Between palace staff, employees at the Court Post Office, and Palace Police, the royals give out about 1,500 puddings every December. For a long time, the puddings were sourced from Fortnum & Mason, the royal grocer. In more recent years, the royals have started shopping at Tesco. For our American friends, that's sort of like giving everyone a fruitcake (but one that you actually want to eat) you bought at Wegmans. Some staff — like long-time employees and some staffers stationed at Buckingham Palace and Windsor Castle — get something a little extra, but Christmas puddings? It might not sound like much, but they're actually pretty delicious.

Waste not, want not

When the royal family isn't visiting abroad or hosting massive state dinners, some of the rules are a little different. When former chef Darren McGrady shared (via the Vancouver Sun) what it was really like behind the scenes at the royals' more private meals (like some prepared at Windsor's kitchen, pictured here), he also shared something pretty surprising: they're actually quite frugal.

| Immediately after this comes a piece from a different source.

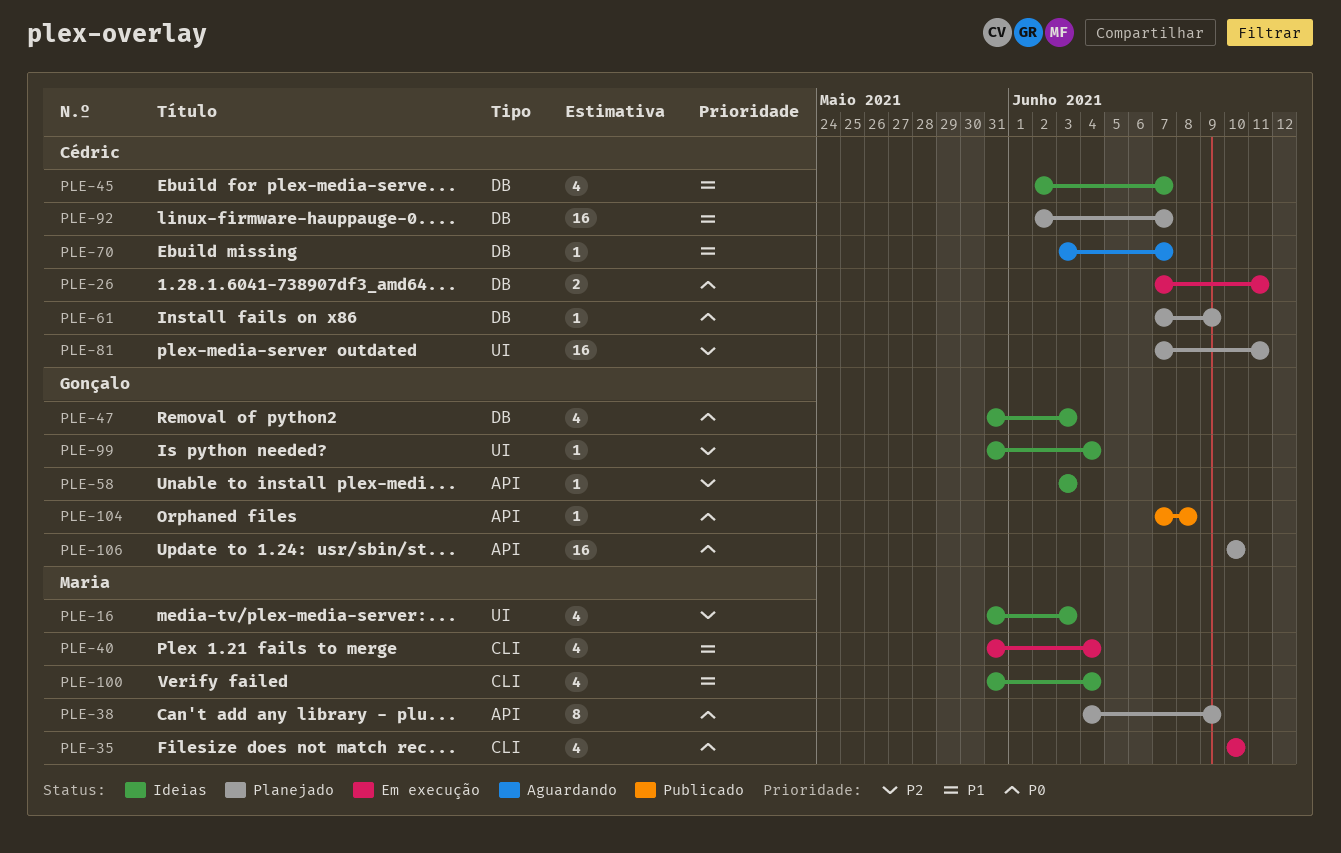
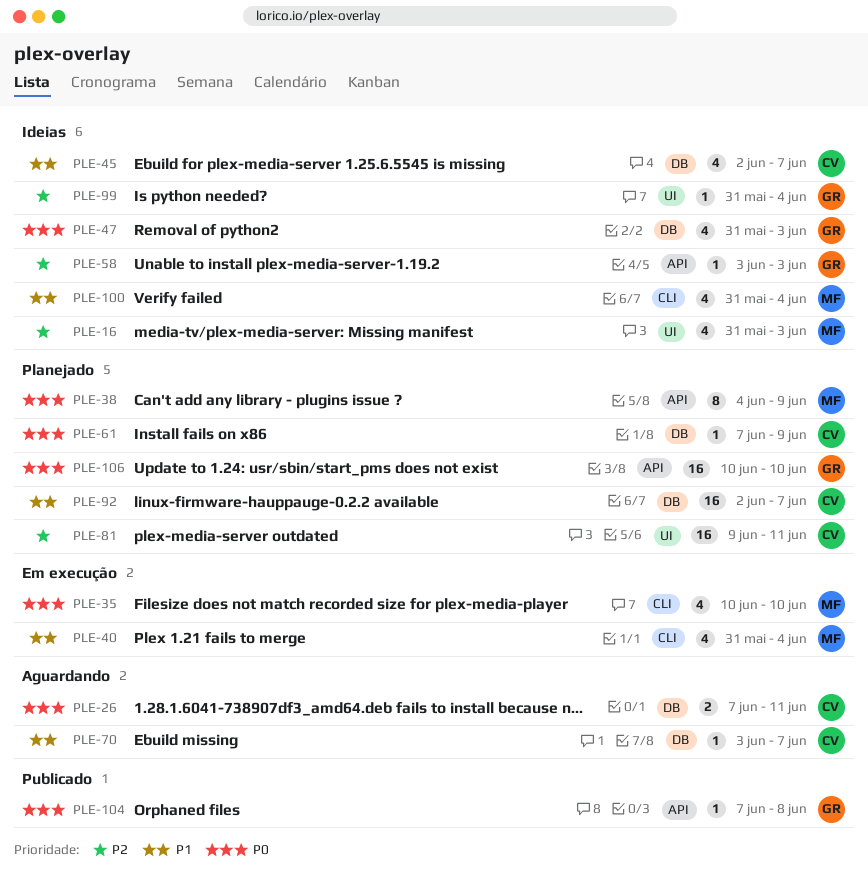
PLE-26, status: Em execução -> Aguardando
PLE-81, start: Jun 7 -> Jun 9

While the Queen gave only the best to her dogs and horses, she scrimped when it came to her own meals — something McGrady says she likely learned from living through World War II. Her frugal nature was so extreme at times that she would squeeze a bit of lemon juice on a dish, then send the lemon back to the kitchen to be saved for the next time.

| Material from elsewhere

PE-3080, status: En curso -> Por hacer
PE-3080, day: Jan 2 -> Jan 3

Another former chef, Carolyn Robb, told Racked that when left to plan their own meals, Charles and Diana had very strict rules about how nothing was allowed to go to waste. Tupperware was a staple kitchen item, because one night's roast was the next night's shepherd's pie.

That's a pass on the caviar

If you expect royal dinners to be all caviar and steaks, you might be surprised to find that's not always the case. Former chef Carolyn Robb talked to Racked about just what got served up to royals like Charles, Diana, William, and Harry when it was time for just small, private meals, and it was hearty food that's familiar to everyone. They preferred game they killed themselves in hunts during the day, vegetables from their gardens, and wild mushrooms gathered from the property. When it came to what they actually wanted to eat, it was small portions of hearty meals, and best of all? There were no fancy dinner settings.

Robb says when they were out of the public eye, it was roast chicken and fish fingers for the boys, who sometimes pushed their way into the kitchen themselves to whip up some spaghetti bolognese. And when it was just the family, meals were often on trays in front of the fire, with presumably no rules about which forks were off-limits.